_Text excerpt:_
-=-=-
Both original object and cloned object internally point to the same referenced object. Since they point to the same memory address so if we changed the cloned object then changes would be reflected back to the original object because they point to the same memory address.

Javascript




<script>
  
var obj1 = {
    id: 1,
    company: "GFG"
};
var obj2 = obj1;
obj2.id = 2;
console.log(obj1.id);
console.log(obj2.id);
  
</script>


Output:

2
2

Explanation: In this case, we have cloned the original object obj1 into object obj2. Since they both internally reference to the same memory address if changed id with object obj2 then it would also change the id of object obj1.

obj2.id = 2 will change the id of object obj1 also.

This is called shallow copy. A shallow copy means once we make changes in the clone object it will be reflected back to the original object as well.

But in the case of deep copy, changing the value of the cloned object will not reflect into the original object, because both are pointing to different reference objects. Because the original object has its own reference object and after cloning, the cloned object has its own referenced object. Both are different.

How to avoid shallow copying so that changing the cloned object didn’t affect our original object. We can use the following methods to avoid shallow copy.
-=-=-
_Extracted records:_

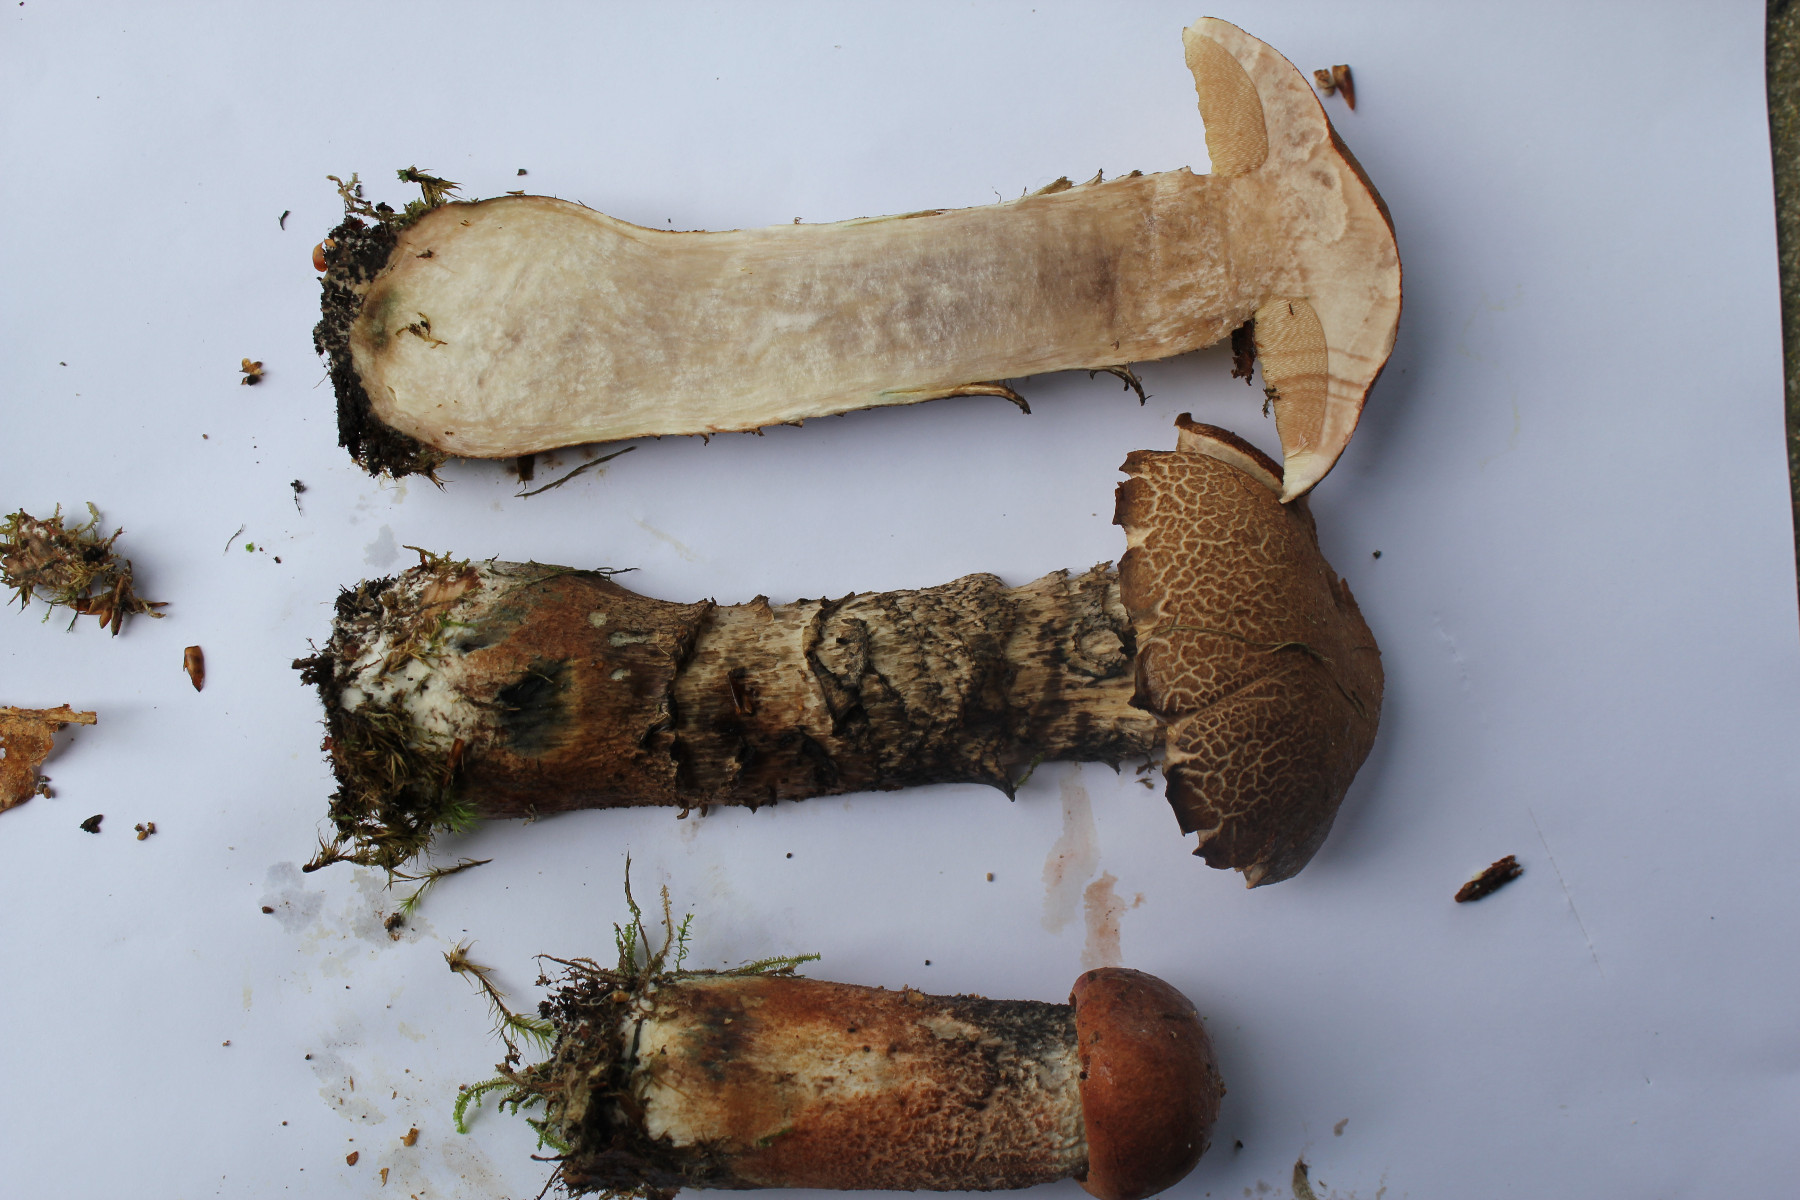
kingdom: Fungi
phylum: Basidiomycota
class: Agaricomycetes
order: Boletales
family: Boletaceae
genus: Leccinum
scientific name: Leccinum aurantiacum
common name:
-=-=-
_Written problem A:_
Using the excerpt on shallow and deep copying, decide whether each statement agrees with it. Answer yes or no and quote the words that decide it. (i) Setting obj2.id to 2 also changes the id of obj1. (ii) In a deep copy, changing the cloned object is reflected in the original object. (iii) In a shallow copy, the original and the clone point to different referenced objects.
_Written problem B:_
In the excerpt on shallow and deep copying, what is a copy called when changes made to the clone object are reflected back to the original object?
_Written problem C:_
Carry on the excerpt on shallow and deep copying from its final sentence.

_Answer A:_
(i) Yes: "obj2.id = 2 will change the id of object obj1 also."
(ii) No: "changing the value of the cloned object will not reflect into the original object"
(iii) No: "Both original object and cloned object internally point to the same referenced object."

_Answer B:_
A shallow copy.

_Answer C:_
  • Using spread operator
  • Using Object.assign operator
  • Using JSON.stringify and JSON.parse

Using spread operator: We can avoid the creation of shallow copies with the help of using the spread operator.

Javascript




<script>
    var obj1 = {
        id: 1,
        company: "GFG"
    };
    var obj2 = { ...obj1 };
    obj2.id = 2;
    console.log(obj1.id);
    console.log(obj2.id);
</script>


Output:

1
2

Here we are changing the id with object obj2 but it is not changing the id of object obj1.

Using Object.assign operator: It takes the two parameters:

  • Empty object and
  • Original object

Javascript




<script>
    var obj1 = {
        id: 1,
        company: "GFG"
    };
    var obj2 = Object.assign({}, obj1);
    obj2.id = 2;
    console.log(obj1.id);
    console.log(obj2.id);
</script>


Output:

1
2

But the problem of working with Object.assign operator is that it doesn’t work perfectly in the case of nested objects.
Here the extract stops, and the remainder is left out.